### DIRECTION
Return every line of the records below word for word, leaving out the pictures.

-=-=-

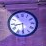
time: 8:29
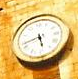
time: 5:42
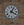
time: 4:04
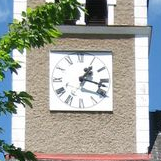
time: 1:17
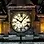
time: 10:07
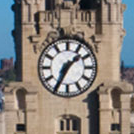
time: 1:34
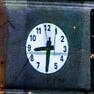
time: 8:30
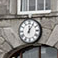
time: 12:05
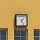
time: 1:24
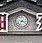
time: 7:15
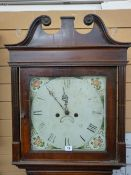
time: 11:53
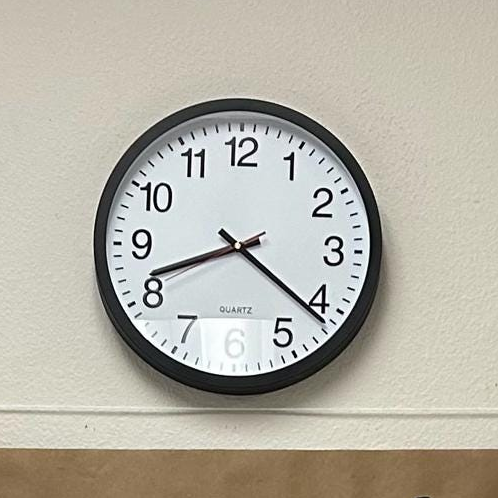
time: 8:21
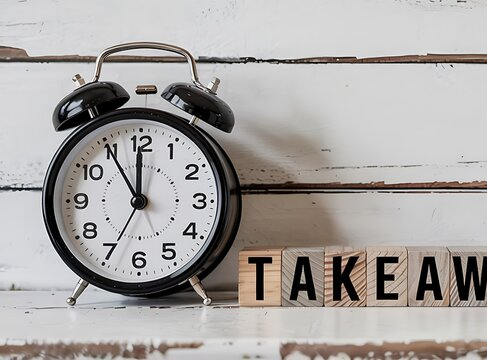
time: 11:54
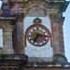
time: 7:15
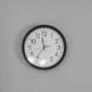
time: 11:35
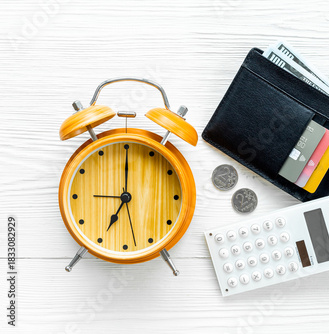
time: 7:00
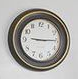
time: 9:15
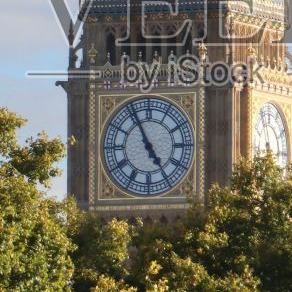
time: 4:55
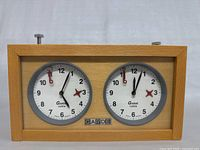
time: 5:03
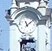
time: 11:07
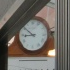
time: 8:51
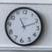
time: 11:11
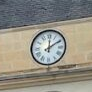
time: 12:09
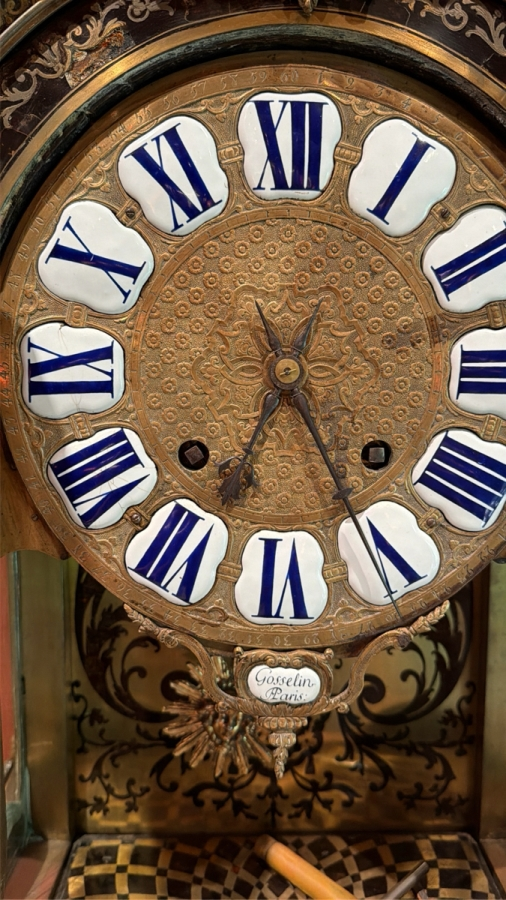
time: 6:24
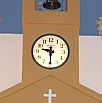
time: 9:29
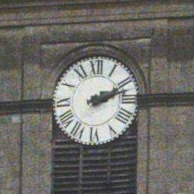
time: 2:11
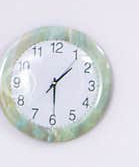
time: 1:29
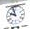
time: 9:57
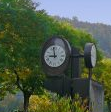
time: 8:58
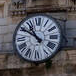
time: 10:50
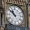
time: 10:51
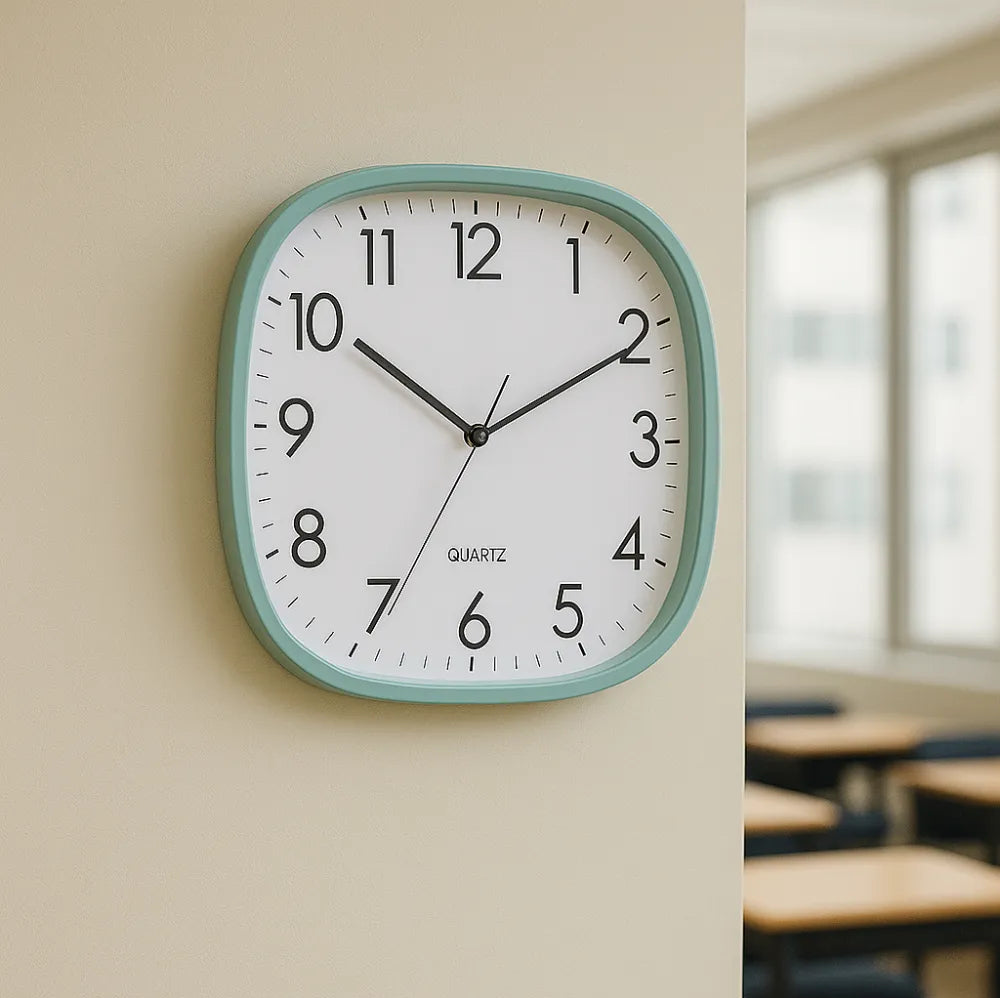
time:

-=-=-

### RESPONSE
time: 8:29
time: 5:42
time: 4:04
time: 1:17
time: 10:07
time: 1:34
time: 8:30
time: 12:05
time: 1:24
time: 7:15
time: 11:53
time: 8:21
time: 11:54
time: 7:15
time: 11:35
time: 7:00
time: 9:15
time: 4:55
time: 5:03
time: 11:07
time: 8:51
time: 11:11
time: 12:09
time: 6:24
time: 9:29
time: 2:11
time: 1:29
time: 9:57
time: 8:58
time: 10:50
time: 10:51
time:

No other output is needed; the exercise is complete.